■ **EXERCISE DIRECTIONS**
Rewrite each item of the data below, substituting "vessels" for every occurrence of "yachts" and leaving all other text untouched.

■ **MATERIAL SUPPLIED**
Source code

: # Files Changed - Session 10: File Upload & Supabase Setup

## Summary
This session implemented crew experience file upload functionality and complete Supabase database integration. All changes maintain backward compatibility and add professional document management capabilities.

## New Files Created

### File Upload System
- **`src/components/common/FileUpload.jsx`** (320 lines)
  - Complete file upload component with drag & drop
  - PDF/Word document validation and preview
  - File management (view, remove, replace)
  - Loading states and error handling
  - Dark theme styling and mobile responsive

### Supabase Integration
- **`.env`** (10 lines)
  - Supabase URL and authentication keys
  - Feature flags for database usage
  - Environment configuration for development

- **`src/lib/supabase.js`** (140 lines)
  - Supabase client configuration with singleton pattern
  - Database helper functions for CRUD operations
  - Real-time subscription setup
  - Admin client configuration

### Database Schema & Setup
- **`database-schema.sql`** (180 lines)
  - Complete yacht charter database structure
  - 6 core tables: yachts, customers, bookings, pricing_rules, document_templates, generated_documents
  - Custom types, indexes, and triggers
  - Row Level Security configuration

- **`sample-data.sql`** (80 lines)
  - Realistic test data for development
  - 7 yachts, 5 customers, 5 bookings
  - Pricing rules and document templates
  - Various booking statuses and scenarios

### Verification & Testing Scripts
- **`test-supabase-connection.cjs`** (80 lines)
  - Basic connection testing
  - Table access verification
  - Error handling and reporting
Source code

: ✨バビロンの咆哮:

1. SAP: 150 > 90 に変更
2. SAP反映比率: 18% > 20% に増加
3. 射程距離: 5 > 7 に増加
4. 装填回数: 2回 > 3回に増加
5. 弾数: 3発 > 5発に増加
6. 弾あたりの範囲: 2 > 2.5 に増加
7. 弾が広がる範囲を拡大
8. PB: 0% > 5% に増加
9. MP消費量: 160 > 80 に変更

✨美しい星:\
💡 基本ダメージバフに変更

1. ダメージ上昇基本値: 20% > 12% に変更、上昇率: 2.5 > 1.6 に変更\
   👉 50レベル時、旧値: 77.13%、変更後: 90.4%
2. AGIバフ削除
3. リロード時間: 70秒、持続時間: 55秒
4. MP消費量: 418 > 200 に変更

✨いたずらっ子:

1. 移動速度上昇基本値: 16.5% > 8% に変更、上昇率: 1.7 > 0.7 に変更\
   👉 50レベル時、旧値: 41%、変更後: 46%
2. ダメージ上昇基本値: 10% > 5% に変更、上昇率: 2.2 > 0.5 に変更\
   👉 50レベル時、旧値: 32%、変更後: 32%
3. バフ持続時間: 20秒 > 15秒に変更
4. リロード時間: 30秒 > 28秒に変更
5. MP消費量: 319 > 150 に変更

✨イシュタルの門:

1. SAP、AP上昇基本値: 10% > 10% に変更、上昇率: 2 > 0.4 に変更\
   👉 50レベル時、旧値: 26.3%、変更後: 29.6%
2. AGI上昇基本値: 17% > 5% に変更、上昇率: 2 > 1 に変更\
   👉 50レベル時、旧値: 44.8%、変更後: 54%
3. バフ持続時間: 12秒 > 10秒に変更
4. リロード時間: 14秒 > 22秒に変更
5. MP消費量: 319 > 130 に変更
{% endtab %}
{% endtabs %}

■ **RESPONSE BOX**
Source code

: # Files Changed - Session 10: File Upload & Supabase Setup

## Summary
This session implemented crew experience file upload functionality and complete Supabase database integration. All changes maintain backward compatibility and add professional document management capabilities.

## New Files Created

### File Upload System
- **`src/components/common/FileUpload.jsx`** (320 lines)
  - Complete file upload component with drag & drop
  - PDF/Word document validation and preview
  - File management (view, remove, replace)
  - Loading states and error handling
  - Dark theme styling and mobile responsive

### Supabase Integration
- **`.env`** (10 lines)
  - Supabase URL and authentication keys
  - Feature flags for database usage
  - Environment configuration for development

- **`src/lib/supabase.js`** (140 lines)
  - Supabase client configuration with singleton pattern
  - Database helper functions for CRUD operations
  - Real-time subscription setup
  - Admin client configuration

### Database Schema & Setup
- **`database-schema.sql`** (180 lines)
  - Complete yacht charter database structure
  - 6 core tables: vessels, customers, bookings, pricing_rules, document_templates, generated_documents
  - Custom types, indexes, and triggers
  - Row Level Security configuration

- **`sample-data.sql`** (80 lines)
  - Realistic test data for development
  - 7 vessels, 5 customers, 5 bookings
  - Pricing rules and document templates
  - Various booking statuses and scenarios

### Verification & Testing Scripts
- **`test-supabase-connection.cjs`** (80 lines)
  - Basic connection testing
  - Table access verification
  - Error handling and reporting
Source code

: ✨バビロンの咆哮:

1. SAP: 150 > 90 に変更
2. SAP反映比率: 18% > 20% に増加
3. 射程距離: 5 > 7 に増加
4. 装填回数: 2回 > 3回に増加
5. 弾数: 3発 > 5発に増加
6. 弾あたりの範囲: 2 > 2.5 に増加
7. 弾が広がる範囲を拡大
8. PB: 0% > 5% に増加
9. MP消費量: 160 > 80 に変更

✨美しい星:\
💡 基本ダメージバフに変更

1. ダメージ上昇基本値: 20% > 12% に変更、上昇率: 2.5 > 1.6 に変更\
   👉 50レベル時、旧値: 77.13%、変更後: 90.4%
2. AGIバフ削除
3. リロード時間: 70秒、持続時間: 55秒
4. MP消費量: 418 > 200 に変更

✨いたずらっ子:

1. 移動速度上昇基本値: 16.5% > 8% に変更、上昇率: 1.7 > 0.7 に変更\
   👉 50レベル時、旧値: 41%、変更後: 46%
2. ダメージ上昇基本値: 10% > 5% に変更、上昇率: 2.2 > 0.5 に変更\
   👉 50レベル時、旧値: 32%、変更後: 32%
3. バフ持続時間: 20秒 > 15秒に変更
4. リロード時間: 30秒 > 28秒に変更
5. MP消費量: 319 > 150 に変更

✨イシュタルの門:

1. SAP、AP上昇基本値: 10% > 10% に変更、上昇率: 2 > 0.4 に変更\
   👉 50レベル時、旧値: 26.3%、変更後: 29.6%
2. AGI上昇基本値: 17% > 5% に変更、上昇率: 2 > 1 に変更\
   👉 50レベル時、旧値: 44.8%、変更後: 54%
3. バフ持続時間: 12秒 > 10秒に変更
4. リロード時間: 14秒 > 22秒に変更
5. MP消費量: 319 > 130 に変更
{% endtab %}
{% endtabs %}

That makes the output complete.